# Source data
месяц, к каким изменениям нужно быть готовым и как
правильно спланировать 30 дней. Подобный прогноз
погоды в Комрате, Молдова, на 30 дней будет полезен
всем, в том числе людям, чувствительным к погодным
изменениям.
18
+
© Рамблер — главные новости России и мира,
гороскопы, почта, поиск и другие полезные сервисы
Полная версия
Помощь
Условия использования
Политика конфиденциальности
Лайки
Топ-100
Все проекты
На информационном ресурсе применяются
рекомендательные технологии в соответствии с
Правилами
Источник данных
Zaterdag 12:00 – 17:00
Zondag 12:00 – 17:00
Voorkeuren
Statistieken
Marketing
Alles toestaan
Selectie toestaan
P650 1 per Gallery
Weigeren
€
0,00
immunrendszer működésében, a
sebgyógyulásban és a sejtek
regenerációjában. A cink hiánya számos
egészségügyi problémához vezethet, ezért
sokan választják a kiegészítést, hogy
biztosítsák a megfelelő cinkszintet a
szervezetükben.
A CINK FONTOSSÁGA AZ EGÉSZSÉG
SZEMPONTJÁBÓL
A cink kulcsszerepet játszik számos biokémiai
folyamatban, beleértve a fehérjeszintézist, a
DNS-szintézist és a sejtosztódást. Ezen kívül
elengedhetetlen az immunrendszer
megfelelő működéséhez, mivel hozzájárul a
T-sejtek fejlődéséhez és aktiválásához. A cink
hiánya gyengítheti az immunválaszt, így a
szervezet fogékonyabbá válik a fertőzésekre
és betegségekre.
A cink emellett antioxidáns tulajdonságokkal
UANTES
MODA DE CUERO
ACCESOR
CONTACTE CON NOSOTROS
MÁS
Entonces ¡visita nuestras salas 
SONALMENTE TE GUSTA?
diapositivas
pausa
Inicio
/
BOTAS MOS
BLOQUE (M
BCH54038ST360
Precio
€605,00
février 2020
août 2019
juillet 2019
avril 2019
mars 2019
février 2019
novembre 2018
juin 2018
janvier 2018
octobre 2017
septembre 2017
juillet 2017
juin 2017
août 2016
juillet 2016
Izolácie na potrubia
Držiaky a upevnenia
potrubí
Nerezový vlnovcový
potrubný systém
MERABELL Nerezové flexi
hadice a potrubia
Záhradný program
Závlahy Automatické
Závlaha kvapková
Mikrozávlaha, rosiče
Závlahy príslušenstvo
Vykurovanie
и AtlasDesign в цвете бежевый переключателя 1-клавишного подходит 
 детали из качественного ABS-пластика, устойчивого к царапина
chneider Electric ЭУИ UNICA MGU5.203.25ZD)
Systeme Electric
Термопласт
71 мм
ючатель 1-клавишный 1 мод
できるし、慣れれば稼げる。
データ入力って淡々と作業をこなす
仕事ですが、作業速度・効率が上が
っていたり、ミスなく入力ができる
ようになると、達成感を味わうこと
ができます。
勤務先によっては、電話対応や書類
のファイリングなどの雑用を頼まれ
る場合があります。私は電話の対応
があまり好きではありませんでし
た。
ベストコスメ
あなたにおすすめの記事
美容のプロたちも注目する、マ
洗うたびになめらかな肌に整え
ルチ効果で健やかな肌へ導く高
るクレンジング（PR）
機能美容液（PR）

# EXERCISE DETAILS
With the line containing "juillet 2016" as the first and the last line of the data as the final one, copy every line between them exactly, those two included.

# WORKED SOLUTION
juillet 2016
Izolácie na potrubia
Držiaky a upevnenia
potrubí
Nerezový vlnovcový
potrubný systém
MERABELL Nerezové flexi
hadice a potrubia
Záhradný program
Závlahy Automatické
Závlaha kvapková
Mikrozávlaha, rosiče
Závlahy príslušenstvo
Vykurovanie
и AtlasDesign в цвете бежевый переключателя 1-клавишного подходит 
 детали из качественного ABS-пластика, устойчивого к царапина
chneider Electric ЭУИ UNICA MGU5.203.25ZD)
Systeme Electric
Термопласт
71 мм
ючатель 1-клавишный 1 мод
できるし、慣れれば稼げる。
データ入力って淡々と作業をこなす
仕事ですが、作業速度・効率が上が
っていたり、ミスなく入力ができる
ようになると、達成感を味わうこと
ができます。
勤務先によっては、電話対応や書類
のファイリングなどの雑用を頼まれ
る場合があります。私は電話の対応
があまり好きではありませんでし
た。
ベストコスメ
あなたにおすすめの記事
美容のプロたちも注目する、マ
洗うたびになめらかな肌に整え
ルチ効果で健やかな肌へ導く高
るクレンジング（PR）
機能美容液（PR）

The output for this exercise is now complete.